Group D — Spot the pattern
17.11 Which design pattern does each describe: (a) books and authors where each can have many of the other; (b) a folder that contains folders; (c) users who can each hold several roles? (answer in Appendix)
17.12 ⭐ A comment can be attached to either a post or a photo. What pattern is this, and why is it trickier than a normal relationship? (You'll solve it in Chapter 21.)
Group E — Critique a model
17.13 A students table has a column courses holding 'MATH101, CS200, ENG110'. What's wrong (which relationship is being mismodeled), and how should it be modeled? (answer in Appendix)
17.14 A design makes address a single text column on customers. What kind of attribute is an address, and what problems does the single-column choice cause?

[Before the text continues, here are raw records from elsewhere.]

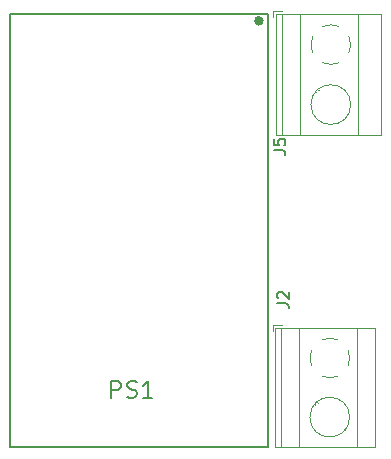
<source format=gto>
G04 #@! TF.GenerationSoftware,KiCad,Pcbnew,5.1.7-a382d34a8~88~ubuntu18.04.1*
G04 #@! TF.CreationDate,2021-11-20T10:26:25+05:30*
G04 #@! TF.ProjectId,BackEnd_switch_Normal_v1,4261636b-456e-4645-9f73-77697463685f,rev?*
G04 #@! TF.SameCoordinates,Original*
G04 #@! TF.FileFunction,Legend,Top*
G04 #@! TF.FilePolarity,Positive*
%FSLAX46Y46*%
G04 Gerber Fmt 4.6, Leading zero omitted, Abs format (unit mm)*
G04 Created by KiCad (PCBNEW 5.1.7-a382d34a8~88~ubuntu18.04.1) date 2021-11-20 10:26:25*
%MOMM*%
%LPD*%
G01*
G04 APERTURE LIST*
%ADD10C,0.400000*%
%ADD11C,0.127000*%
%ADD12C,0.120000*%
%ADD13C,0.150000*%
G04 APERTURE END LIST*
D10*
X140695000Y-98905000D02*
G75*
G03*
X140695000Y-98905000I-200000J0D01*
G01*
D11*
X119429000Y-134973000D02*
X119429000Y-98309000D01*
X141241000Y-134973000D02*
X119429000Y-134973000D01*
X141257000Y-98309000D02*
X141241000Y-134973000D01*
X119429000Y-98309000D02*
X141257000Y-98309000D01*
D12*
X148263000Y-106002000D02*
G75*
G03*
X148263000Y-106002000I-1680000J0D01*
G01*
X142483000Y-98322000D02*
X142483000Y-108602000D01*
X143983000Y-98322000D02*
X143983000Y-108602000D01*
X148884000Y-98322000D02*
X148884000Y-108602000D01*
X150828000Y-98322000D02*
X150828000Y-108602000D01*
X141923000Y-98322000D02*
X141923000Y-108602000D01*
X150828000Y-98322000D02*
X141923000Y-98322000D01*
X150828000Y-108602000D02*
X141923000Y-108602000D01*
X147652000Y-107277000D02*
X147606000Y-107230000D01*
X145344000Y-104968000D02*
X145309000Y-104933000D01*
X147858000Y-107072000D02*
X147822000Y-107037000D01*
X145560000Y-104775000D02*
X145514000Y-104728000D01*
X142423000Y-98082000D02*
X141683000Y-98082000D01*
X141683000Y-98082000D02*
X141683000Y-98582000D01*
X145048244Y-101605318D02*
G75*
G02*
X144903000Y-100922000I1534756J683318D01*
G01*
X147266042Y-102457426D02*
G75*
G02*
X145899000Y-102457000I-683042J1535426D01*
G01*
X148118426Y-100238958D02*
G75*
G02*
X148118000Y-101606000I-1535426J-683042D01*
G01*
X145899958Y-99386574D02*
G75*
G02*
X147267000Y-99387000I683042J-1535426D01*
G01*
X144902747Y-100950805D02*
G75*
G02*
X145048000Y-100238000I1680253J28805D01*
G01*
X141671000Y-124660000D02*
X141671000Y-125174000D01*
X142411000Y-124660000D02*
X141671000Y-124660000D01*
X145474000Y-131233000D02*
X145428000Y-131186000D01*
X147772000Y-133530000D02*
X147736000Y-133495000D01*
X145258000Y-131426000D02*
X145223000Y-131391000D01*
X147566000Y-133735000D02*
X147520000Y-133688000D01*
X150307000Y-135020000D02*
X141837000Y-135020000D01*
X150307000Y-124900000D02*
X141837000Y-124900000D01*
X141837000Y-124900000D02*
X141837000Y-135020000D01*
X150307000Y-124900000D02*
X150307000Y-135020000D01*
X148798000Y-124900000D02*
X148798000Y-135020000D01*
X143897000Y-124900000D02*
X143897000Y-135020000D01*
X142397000Y-124900000D02*
X142397000Y-135020000D01*
X148177000Y-132460000D02*
G75*
G03*
X148177000Y-132460000I-1680000J0D01*
G01*
X144962244Y-128143318D02*
G75*
G02*
X144817000Y-127460000I1534756J683318D01*
G01*
X147180042Y-128995426D02*
G75*
G02*
X145813000Y-128995000I-683042J1535426D01*
G01*
X148032426Y-126776958D02*
G75*
G02*
X148032000Y-128144000I-1535426J-683042D01*
G01*
X145813958Y-125924574D02*
G75*
G02*
X147181000Y-125925000I683042J-1535426D01*
G01*
X144816747Y-127488805D02*
G75*
G02*
X144962000Y-126776000I1680253J28805D01*
G01*
D13*
X128010160Y-130803193D02*
X128010160Y-129403193D01*
X128543493Y-129403193D01*
X128676826Y-129469860D01*
X128743493Y-129536526D01*
X128810160Y-129669860D01*
X128810160Y-129869860D01*
X128743493Y-130003193D01*
X128676826Y-130069860D01*
X128543493Y-130136526D01*
X128010160Y-130136526D01*
X129343493Y-130736526D02*
X129543493Y-130803193D01*
X129876826Y-130803193D01*
X130010160Y-130736526D01*
X130076826Y-130669860D01*
X130143493Y-130536526D01*
X130143493Y-130403193D01*
X130076826Y-130269860D01*
X130010160Y-130203193D01*
X129876826Y-130136526D01*
X129610160Y-130069860D01*
X129476826Y-130003193D01*
X129410160Y-129936526D01*
X129343493Y-129803193D01*
X129343493Y-129669860D01*
X129410160Y-129536526D01*
X129476826Y-129469860D01*
X129610160Y-129403193D01*
X129943493Y-129403193D01*
X130143493Y-129469860D01*
X131476826Y-130803193D02*
X130676826Y-130803193D01*
X131076826Y-130803193D02*
X131076826Y-129403193D01*
X130943493Y-129603193D01*
X130810160Y-129736526D01*
X130676826Y-129803193D01*
X141734940Y-109881173D02*
X142449226Y-109881173D01*
X142592083Y-109928792D01*
X142687321Y-110024030D01*
X142734940Y-110166887D01*
X142734940Y-110262125D01*
X141734940Y-108928792D02*
X141734940Y-109404982D01*
X142211131Y-109452601D01*
X142163512Y-109404982D01*
X142115893Y-109309744D01*
X142115893Y-109071649D01*
X142163512Y-108976411D01*
X142211131Y-108928792D01*
X142306369Y-108881173D01*
X142544464Y-108881173D01*
X142639702Y-108928792D01*
X142687321Y-108976411D01*
X142734940Y-109071649D01*
X142734940Y-109309744D01*
X142687321Y-109404982D01*
X142639702Y-109452601D01*
X142025120Y-122840073D02*
X142739406Y-122840073D01*
X142882263Y-122887692D01*
X142977501Y-122982930D01*
X143025120Y-123125787D01*
X143025120Y-123221025D01*
X142120359Y-122411501D02*
X142072740Y-122363882D01*
X142025120Y-122268644D01*
X142025120Y-122030549D01*
X142072740Y-121935311D01*
X142120359Y-121887692D01*
X142215597Y-121840073D01*
X142310835Y-121840073D01*
X142453692Y-121887692D01*
X143025120Y-122459120D01*
X143025120Y-121840073D01*
M02*

</source>
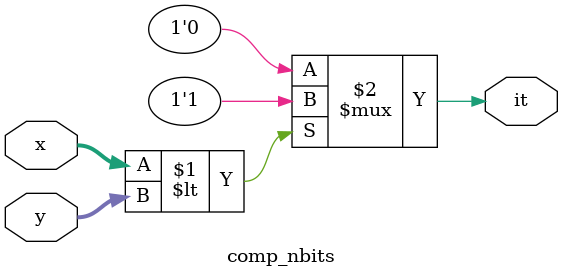
<source format=v>



/*COPYING
=======

Copyright:  Copyright (C) 2024 Thaís Laura
Licence:    GPL-3.0-ou-posterior

This file is part of Projeto Final de Sistemas Digitais.

    This program is free software: you can redistribute it and/or modify
    it under the terms of the GNU General Public License as published by
    the Free Software Foundation, either version 3 of the License, or
    (at your option) any later version.

    This program is distributed in the hope that it will be useful,
    but WITHOUT ANY WARRANTY; without even the implied warranty of
    MERCHANTABILITY or FITNESS FOR A PARTICULAR PURPOSE.  See the
    GNU General Public License for more details.

    You should have received a copy of the GNU General Public License
    along with this program.  If not, see <https://www.gnu.org/licenses/>6.
*/

/*
Módulo: comp_nbits

Descrição:
Esse módulo implementa um comparador de Size bits, retornando se A é menor do que B a partir da variável it.

Parâmetros:
- Size: quantidade de bits 
Output:
- it: indicador da comparação
Input:
- x, y: valores a serem comparados

*/

`timescale 1 ns/100 ps

module comp_nbits #(parameter Size=8)
	       (output it, input [Size-1:0] x, y);
	
	assign it = (x < y) ? 1'b1 : 1'b0;

endmodule
</source>
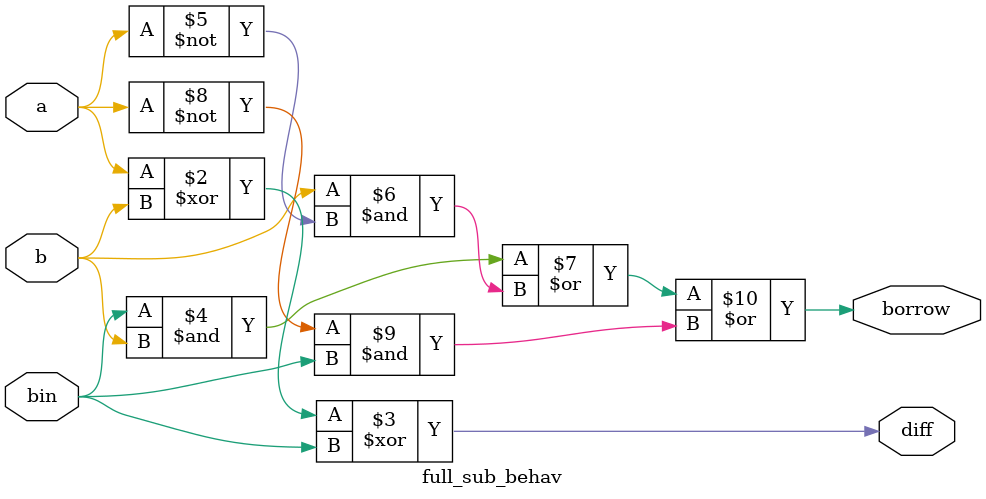
<source format=v>
`timescale 1ns / 1ps


module full_sub_behav(
    input a,
	input b,
	input bin,
	output reg diff,
	output reg borrow
	);

always @(*) begin
    diff = a^b^bin;
	borrow = (bin&b)|(b&(~a))|((~a)&bin);
end
endmodule
</source>
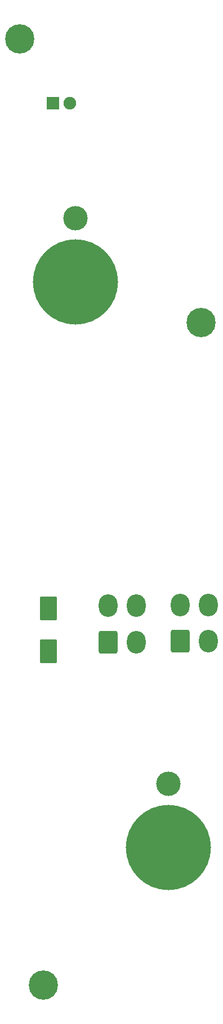
<source format=gbr>
%TF.GenerationSoftware,KiCad,Pcbnew,(6.0.9)*%
%TF.CreationDate,2023-04-01T15:42:22-08:00*%
%TF.ProjectId,SPIN RCV PANEL,5350494e-2052-4435-9620-50414e454c2e,3*%
%TF.SameCoordinates,Original*%
%TF.FileFunction,Soldermask,Bot*%
%TF.FilePolarity,Negative*%
%FSLAX46Y46*%
G04 Gerber Fmt 4.6, Leading zero omitted, Abs format (unit mm)*
G04 Created by KiCad (PCBNEW (6.0.9)) date 2023-04-01 15:42:22*
%MOMM*%
%LPD*%
G01*
G04 APERTURE LIST*
G04 Aperture macros list*
%AMRoundRect*
0 Rectangle with rounded corners*
0 $1 Rounding radius*
0 $2 $3 $4 $5 $6 $7 $8 $9 X,Y pos of 4 corners*
0 Add a 4 corners polygon primitive as box body*
4,1,4,$2,$3,$4,$5,$6,$7,$8,$9,$2,$3,0*
0 Add four circle primitives for the rounded corners*
1,1,$1+$1,$2,$3*
1,1,$1+$1,$4,$5*
1,1,$1+$1,$6,$7*
1,1,$1+$1,$8,$9*
0 Add four rect primitives between the rounded corners*
20,1,$1+$1,$2,$3,$4,$5,0*
20,1,$1+$1,$4,$5,$6,$7,0*
20,1,$1+$1,$6,$7,$8,$9,0*
20,1,$1+$1,$8,$9,$2,$3,0*%
G04 Aperture macros list end*
%ADD10C,12.800000*%
%ADD11C,3.672000*%
%ADD12C,4.400000*%
%ADD13RoundRect,0.300000X1.000000X-1.500000X1.000000X1.500000X-1.000000X1.500000X-1.000000X-1.500000X0*%
%ADD14RoundRect,0.050000X-0.900000X-0.900000X0.900000X-0.900000X0.900000X0.900000X-0.900000X0.900000X0*%
%ADD15C,1.900000*%
%ADD16RoundRect,0.300001X-1.099999X-1.399999X1.099999X-1.399999X1.099999X1.399999X-1.099999X1.399999X0*%
%ADD17O,2.800000X3.400000*%
G04 APERTURE END LIST*
D10*
%TO.C,REF\u002A\u002A*%
X130776160Y-160717259D03*
D11*
X130776160Y-151192259D03*
D10*
X130776160Y-160717259D03*
%TD*%
%TO.C,REF\u002A\u002A*%
X116806160Y-75787104D03*
D11*
X116806160Y-66262104D03*
D10*
X116806160Y-75787104D03*
%TD*%
D12*
%TO.C,REF\u002A\u002A*%
X108487660Y-39338104D03*
%TD*%
%TO.C,REF\u002A\u002A*%
X135729160Y-81883104D03*
%TD*%
%TO.C,REF\u002A\u002A*%
X112043660Y-181387604D03*
%TD*%
D13*
%TO.C,C1*%
X112791537Y-131311168D03*
X112791537Y-124811168D03*
%TD*%
D14*
%TO.C,D1*%
X113476537Y-49002168D03*
D15*
X116016537Y-49002168D03*
%TD*%
D16*
%TO.C,J1*%
X132622537Y-129802168D03*
D17*
X136822537Y-129802168D03*
X132622537Y-124302168D03*
X136822537Y-124302168D03*
%TD*%
D16*
%TO.C,J2*%
X121757537Y-129902168D03*
D17*
X125957537Y-129902168D03*
X121757537Y-124402168D03*
X125957537Y-124402168D03*
%TD*%
M02*

</source>
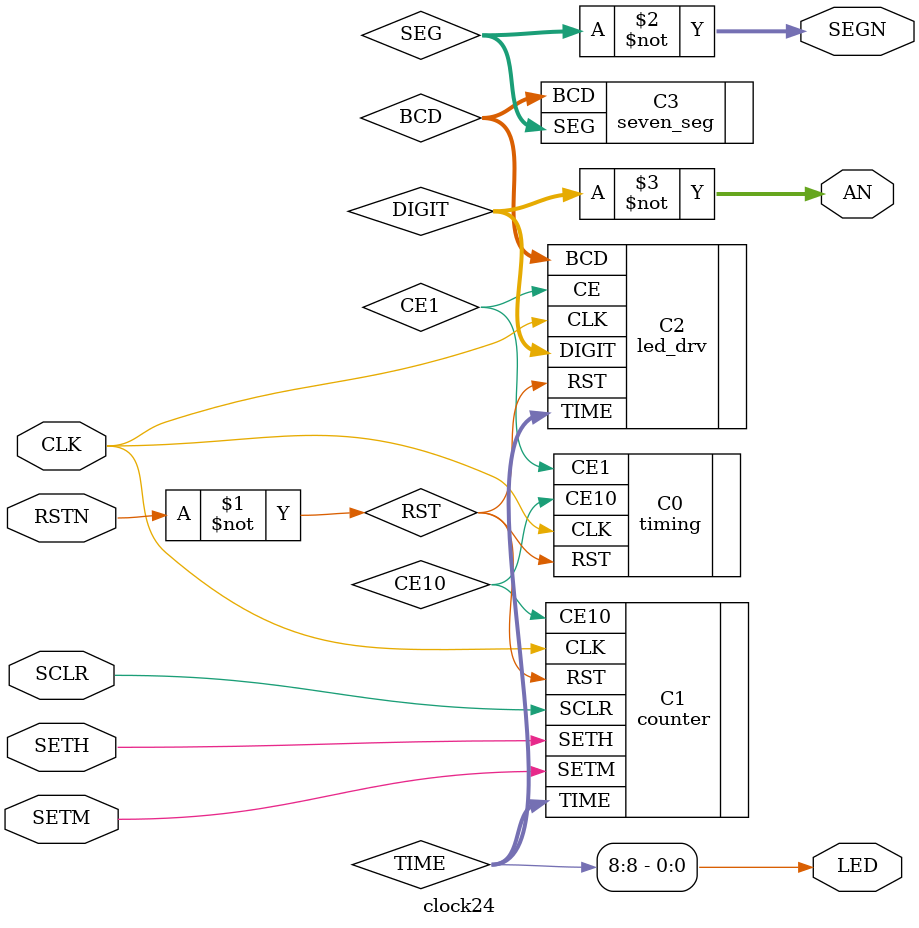
<source format=v>
module clock24 ( CLK, RSTN, SETH, SETM, SCLR, SEGN, AN, LED );
   input        CLK;  // Clock (100MHz)
   input        RSTN; // Reset (Low active)
   input        SETH; // Set hour (High active)
   input        SETM; // Set minute (High active)
   input        SCLR; // Clear sec and msec (high active)
   output [7:0] SEGN; // segment for 7 segment LED (Low active)
   output [7:0] AN;   // Digit enable for 7 segment LED (Low active)
   output       LED;  // LED (High active)

   // internal wire
   wire         RST;  // Reset (High active)
   wire [31:0]  TIME;  // hh:mm:ss:ms
   wire [3:0]   BCD;  // BCD value of TIME
   wire         CE1;  // Clock enable  1ms = 1,000Hz
   wire         CE10;  // Clock enable 10ms =   100Hz
   wire [7:0]   SEG;  // Segment data
   wire [7:0]   DIGIT;  // Digit position
  
   assign RST = ~RSTN;  // Internal signals should be unified to positive signal
                      // in order to avoid errors
  
   timing    C0 ( .CLK(CLK), .RST(RST), .CE10(CE10), .CE1(CE1) );
   counter   C1 ( .CLK(CLK), .RST(RST), .CE10(CE10), .SETH(SETH), .SETM(SETM), .SCLR(SCLR), .TIME(TIME) );
   led_drv   C2 ( .CLK(CLK), .RST(RST), .CE(CE1), .TIME(TIME), .BCD(BCD),  .DIGIT(DIGIT) );
   seven_seg C3 ( .BCD(BCD), .SEG(SEG) );
  
   assign SEGN = ~SEG[7:0];      // negative signal
   assign AN   = ~DIGIT[7:0];      // negative signal
   assign LED  = TIME[8]; // You had better output one second pulse for observation
endmodule
</source>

17.15 ⭐ A team modeled "an order's products" by adding product1_id, product2_id, product3_id columns to orders. Explain every problem with this and give the correct model.
Group F — Progressive project
17.16 List your domain's entities and, for each, its attributes (marking keys, multi-valued, derived).
17.17 Identify every relationship with cardinality and participation. Flag the M:N ones.
17.18 Draw the full crow's-foot ER diagram for your domain.
17.19 ⭐ Note which standard patterns (order-items, hierarchy, M:N junction, tagging, polymorphic) appear in your design.
Self-check. If you can take a paragraph of requirements and produce a correct crow's-foot diagram — entities, attributes, cardinality, participation, M:N resolved — you're modeling like a designer. Next: turning the diagram into tables.